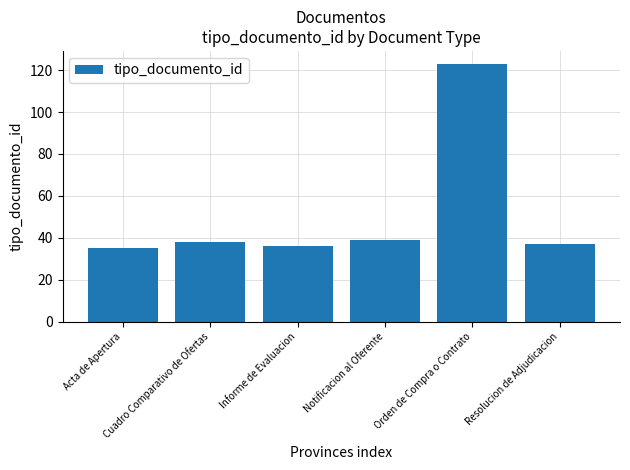

What is the difference between the values at Notificacion al Oferente and Cuadro Comparativo de Ofertas?

1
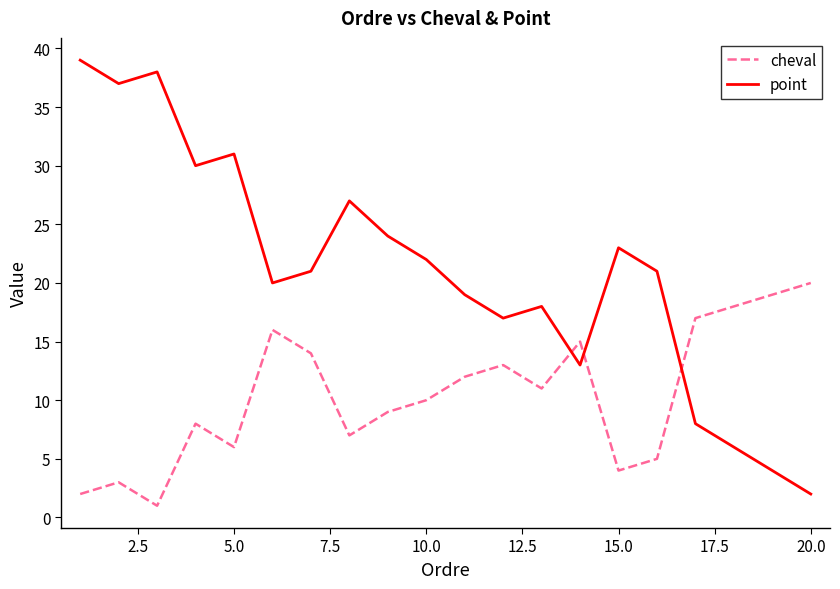

Rank the series by their average value, from highest to lowest.

point, cheval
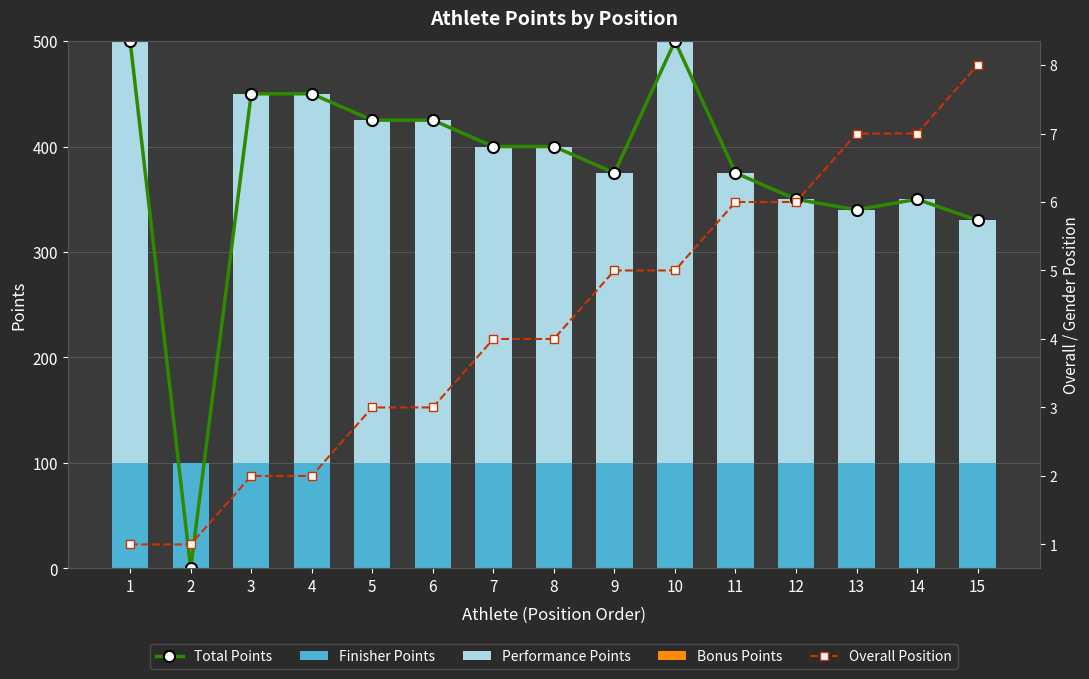

List the labels in order of Total Points value, smallest first.

2, 15, 13, 12, 14, 9, 11, 7, 8, 5, 6, 3, 4, 1, 10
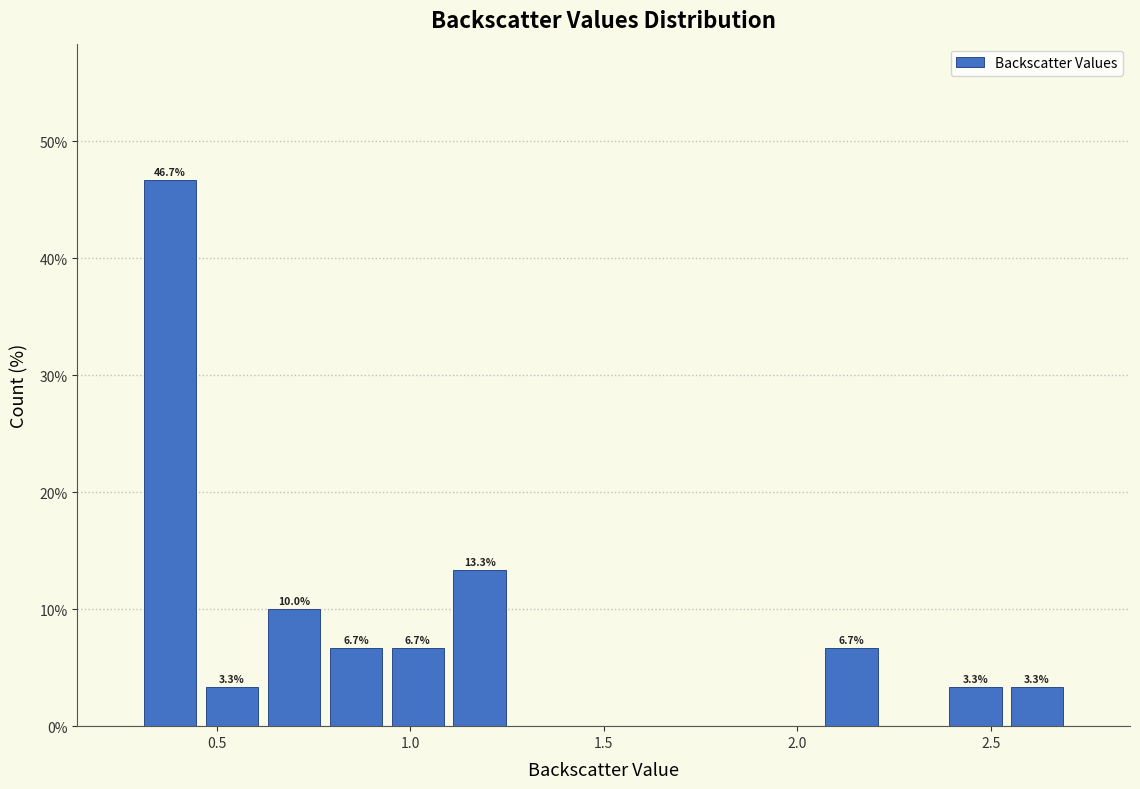

Read against the x-axis, roughly where is the centre of the tallest bar?

0.40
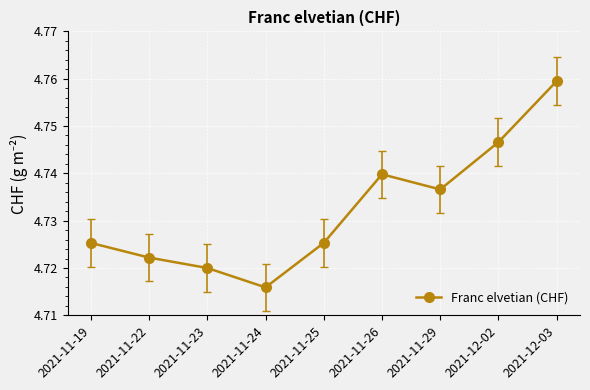

Count the number of data series in this chart.

1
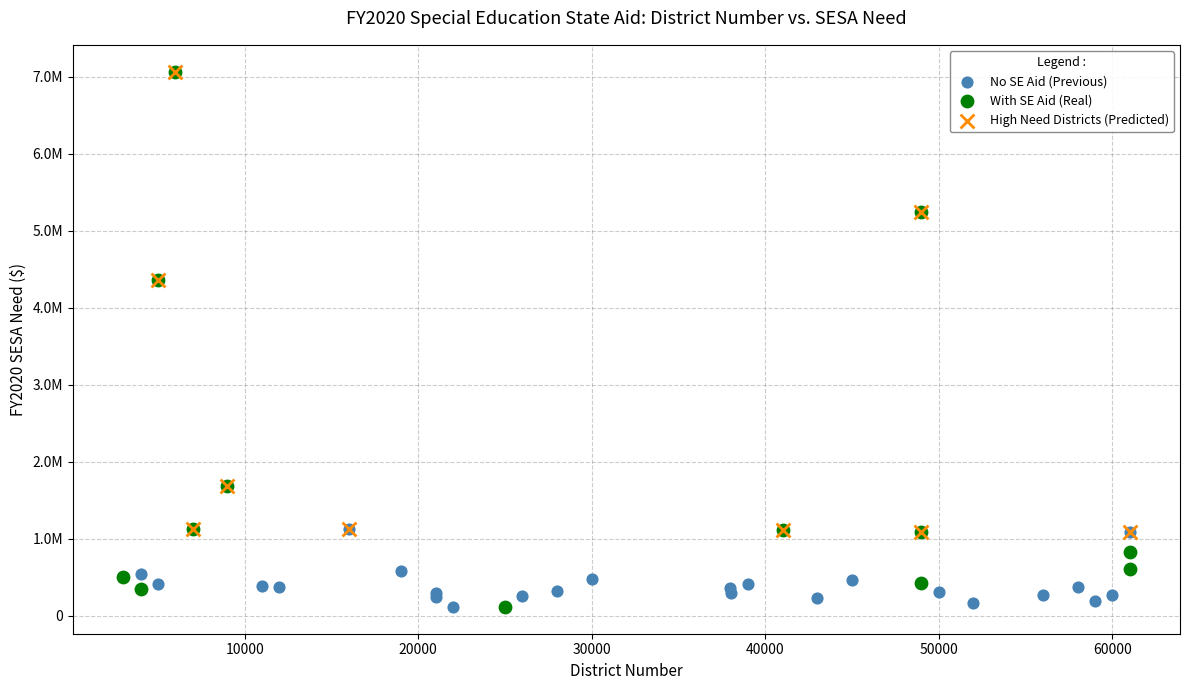

Which series has the widest spread of Y values?

With SE Aid (Real)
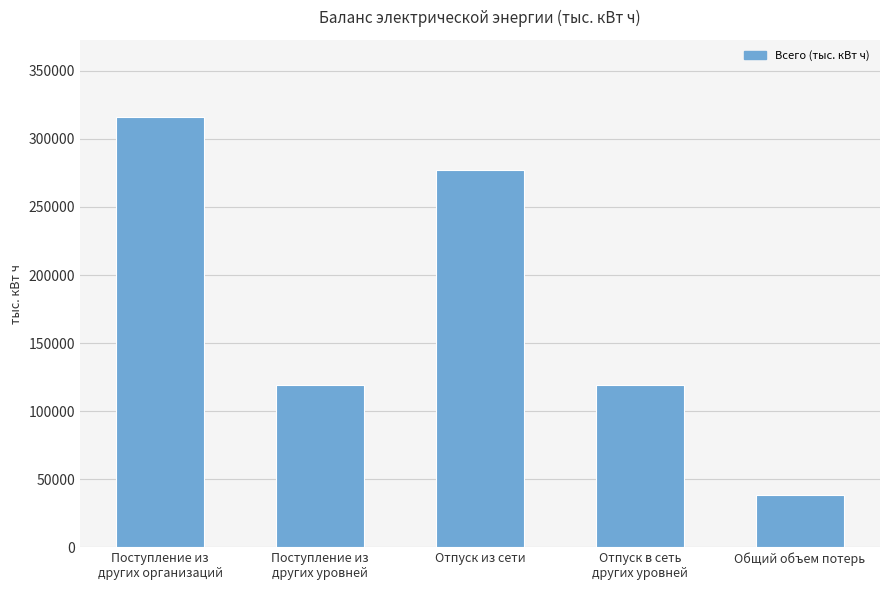

What is the maximum value shown in the chart?

315928.1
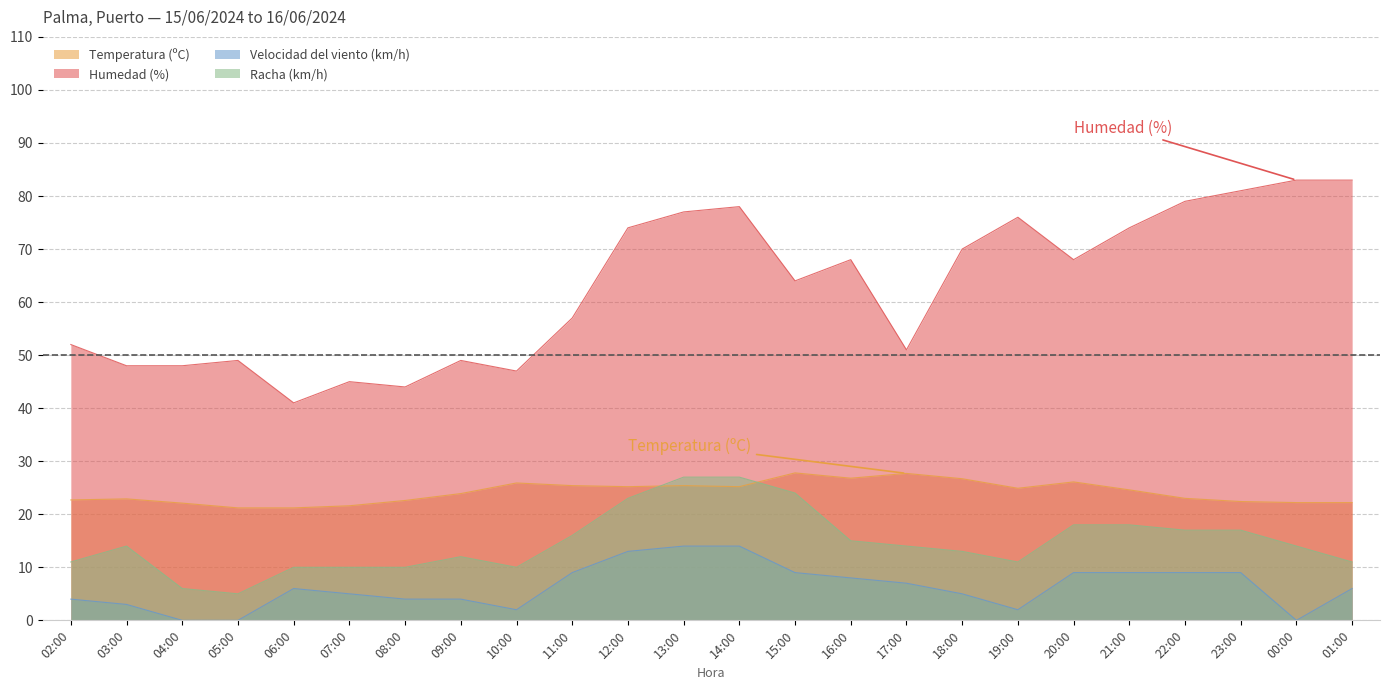

At which label does Humedad (%) reach its peak?

00:00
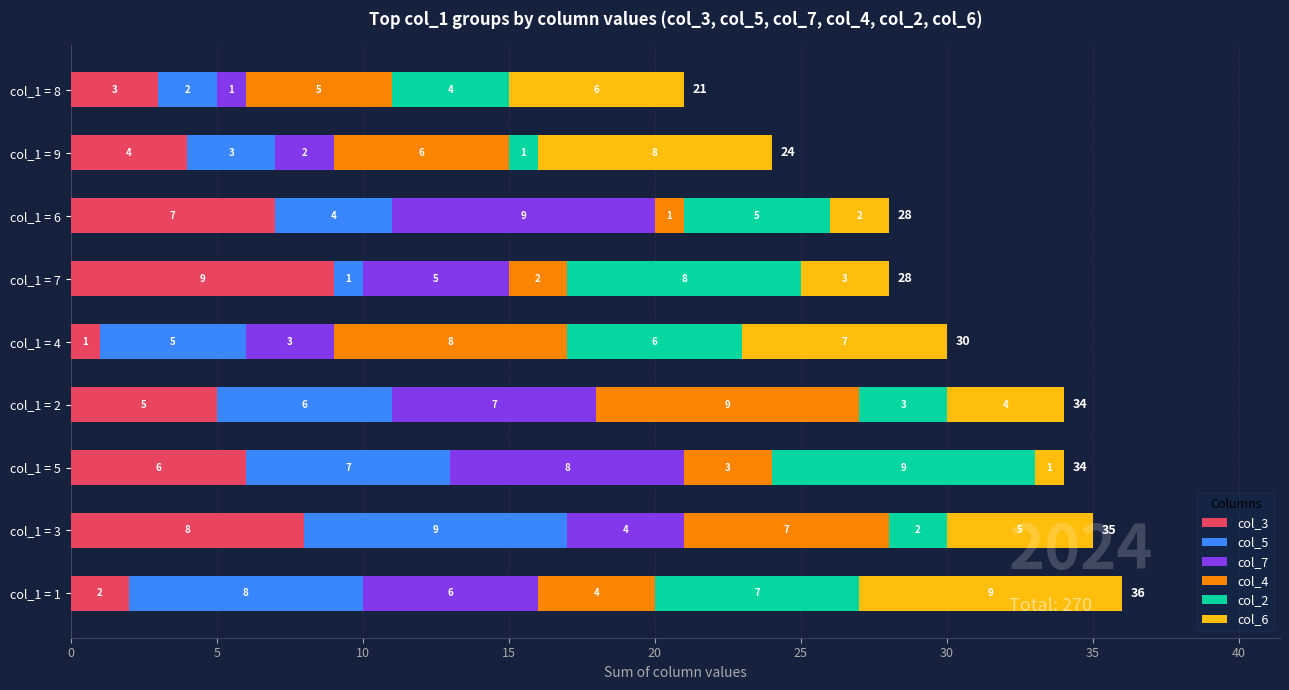

What is the total value across all series at col_1 = 7?

28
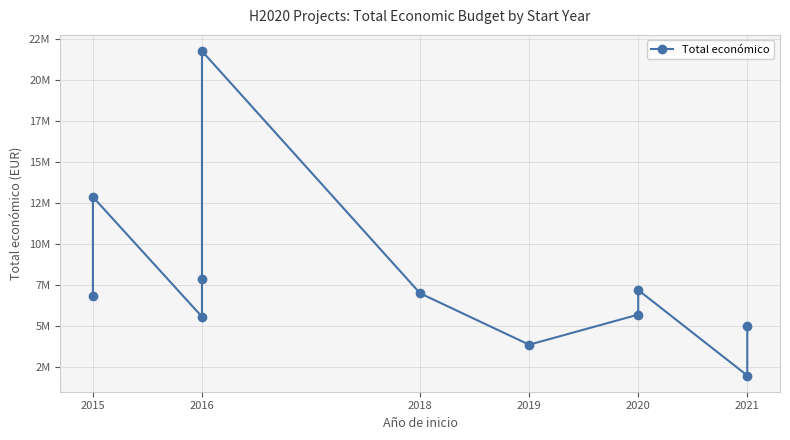

Reading left to right, transcribe all the data shown in this chart.

6850000	12861529	5575828	7895657	21733649	6999771	3873244	5703693	7199787	1999886	4999563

- YOUR TASK: Format every line of the data above as a JSON list of strings, one string per line, skipping blank lines and leaving out the picture placeholders.

- OUTPUT OF THE TASK:
[
  "What is the difference between the values at Notificacion al Oferente and Cuadro Comparativo de Ofertas?",
  "1",
  "Rank the series by their average value, from highest to lowest.",
  "point, cheval",
  "List the labels in order of Total Points value, smallest first.",
  "2, 15, 13, 12, 14, 9, 11, 7, 8, 5, 6, 3, 4, 1, 10",
  "Read against the x-axis, roughly where is the centre of the tallest bar?",
  "0.40",
  "Count the number of data series in this chart.",
  "1",
  "Which series has the widest spread of Y values?",
  "With SE Aid (Real)",
  "What is the maximum value shown in the chart?",
  "315928.1",
  "At which label does Humedad (%) reach its peak?",
  "00:00",
  "What is the total value across all series at col_1 = 7?",
  "28",
  "Reading left to right, transcribe all the data shown in this chart.",
  "6850000\t12861529\t5575828\t7895657\t21733649\t6999771\t3873244\t5703693\t7199787\t1999886\t4999563"
]